Alors qu’on pensait qu’avec le disque de b-sides, publié moins d’un an après la parution de l’album original, Tim Linghaus avait fait le tour de ses Memory Sketches, voici que l’Allemand offre un second volet de ces esquisses au piano, essai autour de ses souvenirs, traduits en musique par des pièces souvent courtes. Comme sur le précédent long-format, on retrouve ici le velouté du toucher et une capacité certaine à tracer des lignes mélodiques assez gracieuses.

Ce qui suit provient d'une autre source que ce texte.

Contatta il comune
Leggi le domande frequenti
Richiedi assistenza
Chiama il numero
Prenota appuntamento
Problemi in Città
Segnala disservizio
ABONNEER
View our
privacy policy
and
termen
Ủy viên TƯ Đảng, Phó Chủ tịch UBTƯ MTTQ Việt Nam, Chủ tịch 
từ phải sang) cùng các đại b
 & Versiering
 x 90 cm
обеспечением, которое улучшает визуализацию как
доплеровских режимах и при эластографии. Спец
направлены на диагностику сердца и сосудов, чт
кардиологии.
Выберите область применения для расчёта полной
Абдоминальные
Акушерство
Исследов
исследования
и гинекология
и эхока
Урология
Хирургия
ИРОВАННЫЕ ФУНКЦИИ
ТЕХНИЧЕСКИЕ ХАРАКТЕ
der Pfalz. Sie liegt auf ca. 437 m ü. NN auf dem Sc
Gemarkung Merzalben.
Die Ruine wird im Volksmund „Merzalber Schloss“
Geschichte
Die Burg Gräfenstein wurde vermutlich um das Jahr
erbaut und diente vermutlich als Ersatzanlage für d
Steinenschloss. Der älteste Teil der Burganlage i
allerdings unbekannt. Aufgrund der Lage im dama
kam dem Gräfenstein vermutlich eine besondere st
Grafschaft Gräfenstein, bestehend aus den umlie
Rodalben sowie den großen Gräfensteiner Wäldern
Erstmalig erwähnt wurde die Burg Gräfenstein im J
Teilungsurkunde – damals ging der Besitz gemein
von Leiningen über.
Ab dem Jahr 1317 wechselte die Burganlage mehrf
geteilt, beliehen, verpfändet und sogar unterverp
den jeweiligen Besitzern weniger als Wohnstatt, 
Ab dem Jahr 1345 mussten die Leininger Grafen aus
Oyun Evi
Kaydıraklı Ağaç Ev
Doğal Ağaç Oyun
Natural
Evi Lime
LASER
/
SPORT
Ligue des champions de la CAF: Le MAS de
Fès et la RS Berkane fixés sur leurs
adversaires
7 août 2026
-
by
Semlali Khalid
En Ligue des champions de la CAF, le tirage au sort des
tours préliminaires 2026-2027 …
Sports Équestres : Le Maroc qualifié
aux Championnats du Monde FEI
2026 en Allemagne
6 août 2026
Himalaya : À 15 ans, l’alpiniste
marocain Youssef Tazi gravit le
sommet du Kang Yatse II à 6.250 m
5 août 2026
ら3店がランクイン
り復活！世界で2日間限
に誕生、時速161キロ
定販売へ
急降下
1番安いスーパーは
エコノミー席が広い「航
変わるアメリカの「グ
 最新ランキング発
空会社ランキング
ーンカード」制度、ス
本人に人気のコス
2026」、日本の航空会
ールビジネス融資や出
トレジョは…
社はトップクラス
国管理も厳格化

Certes celles-ci n’échappent-elles pas toujours à une certaine joliesse, ou au sentiment d’entendre à plusieurs reprises les mêmes mélodies sur des titres différents, mais c’est possiblement la loi du genre. Il faut alors les prendre pour ce qu’elles sont, soit l’équivalent du flux de conscience en littérature, une sorte de déroulé à la limite de l’automatisme, mais qui provient directement de l’inconscient de leur auteur. Les visuels de pochette invitent, d’ailleurs, à suivre cette lecture, crayonnés un peu nébuleux, entre retranscription de rêves et dessins à la limite du fantasmagorique.
Comme sur We Were Young When You Left Home, album qui appartient à sa veine chantée et plus électro, Tim Linghaus convie Tobias Leon Haecker au saxophone mais, registre oblige, celui-ci intervient dans une économie de moyens, en soutien d’un titre qui laisse une large place à des triturations lointaines, dans un minimalisme assumé (Vergissmeinnicht). Et puis, comme pour laisser imaginer qu’il retournera vers ses synthétiseurs sans tarder, Repetitive School Daydream Sequence, Pt. V (Soaring To The Ceiling Of The Assembly Hall, Teary Eyes) clôt l’album avec des volutes de synthé, dans une approche plus aérienne, mais tout aussi voluptueuse.